By Andy Mayer
“We’re going to have a system where the middle classes are discouraged from breeding because it’s jolly expensive, but for those on benefit there is every incentive… well that’s not very sensible.”
soon-to-be Conservative peer Howard Flight to the Evening Standard, 25th November
The ironic context of Howard Flight’s now infamous interview was to note he had been right in 2005, when sacked by Michael Howard, for claiming there was scope for deeper cuts than Howard was letting on. Within that interview are comments that those on the Liberal Democrat left and Ed Miliband would agree with:
he opposes the sharp increases in tuition fees. He fears they will prove a major disincentive to people of his own background going to university, and will generally limit social mobility. “Two of my nieces and nephews, both of them very bright, gave up university halfway through because they didn’t want the financial burden,” he said. As with the child benefit reforms, Flight fears the rich will be fine, the very poor will be subsidised, leaving what he calls the lower middle class trapped in the middle and unable to improve themselves.
He also said, with no hint of foresight:
“We have reached the state of an elected tyranny of the professional politician… Partly because of the media scrutiny, MPs feel they cannot say anything except the blandest nonsense.”
And duly the media have obliged… a selection of comments from over 200 articles below
“The horrors of the Nazi regime had killed eugenics stone dead some 30 years before his bizarre intervention and there is no evidence that the pseudo-scientific belief that the human race can be improved by selective breeding was making a comeback” – Guardian
“The crude eugenics of Mr Flight, suggesting the children of well-off parents are somehow innately superior to those of other families, are so disgusting in modern Britain that he doesn’t deserve to be made a law-maker.” – Mirror
“Howard Flight cannot have spent much time in close proximity to anyone who is working-class” - Independent
Politically his comment, particularly the language used, was unwise in the extreme. His apology swiftly afterwards, his only real option, given the pressure that is still being applied to David Cameron to block his peerage. In the PR terms he hates he created an unwelcome story from nowhere that distracted the Prime Minister from his preferred agenda of the day of talking about sunshine and happiness. Agree or disagree with Flight, that is a political problem.
The two underlying issues though, to what extent should the welfare system be compassionate versus encouraging smart choices, and what are the unintended consequences, particularly on the margins, are difficult and important debates.
The British welfare system is unusually child friendly. Many other countries limit support to small families, don’t provide boosts to housing priority, or have child poverty targets that entrenches such generosity. Large families do tend to be associated with higher levels of poverty, both in this country and across the world. There are poverty incentives built into that system. Once there it is much harder to get out of the system with a large family than not. This ‘breeds’ resentment between those trying, and those acting perfectly rationally in response to the system.

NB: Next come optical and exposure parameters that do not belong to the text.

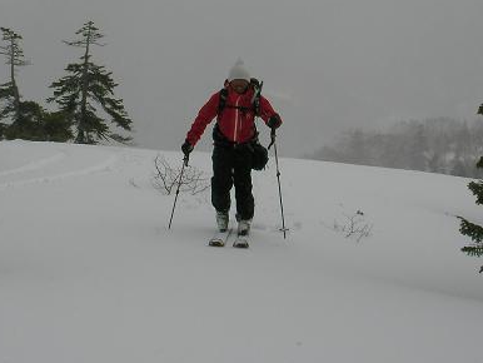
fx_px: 880
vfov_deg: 23.1
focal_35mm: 63
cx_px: 204
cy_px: 86
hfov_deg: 30.7
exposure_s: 1/861
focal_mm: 6.3
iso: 50
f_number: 6.7
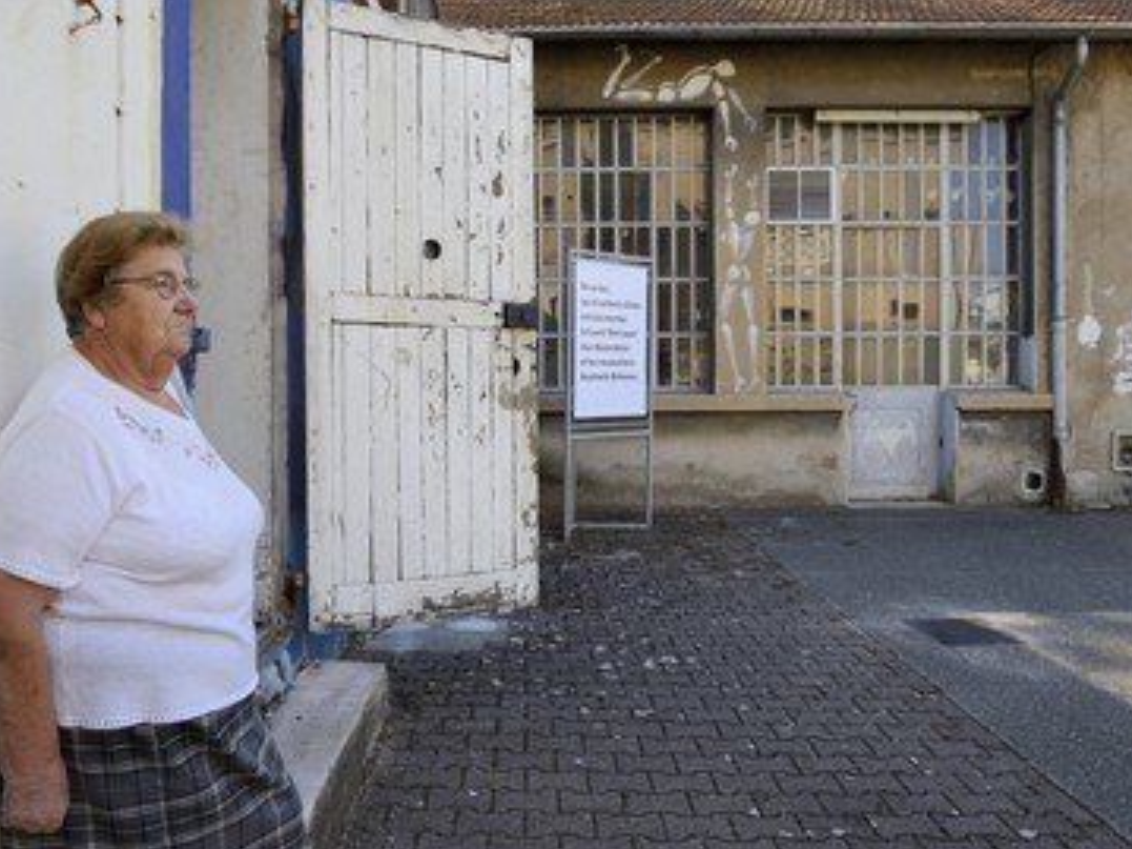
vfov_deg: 51.3
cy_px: 439
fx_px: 883
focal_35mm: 27
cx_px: 533
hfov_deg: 65.3
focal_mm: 24
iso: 200
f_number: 8
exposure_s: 1/125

As a result the comments Flight made, albeit using different language are also expressed on council estates. In the BBC soundbites last night we saw Ed Miliband sitting down with Tesco workers talking about welfare reform and the ‘squeezed middle’. One makes a reference to her dissatisfaction that while she and her husband both work, her neighbours along the balcony produce kids and can somehow afford designer clothes. Same point, less inflammatory.
Further this is a Cameroonie debate. This is the politics of fairness, incentives and nudges. It looks like in five years of the wilderness Flight got the new agenda, he just didn’t read the script. For that he deserves his second day of hard lessons in media training, but not to be treated like some latter-day Dr. Mengele.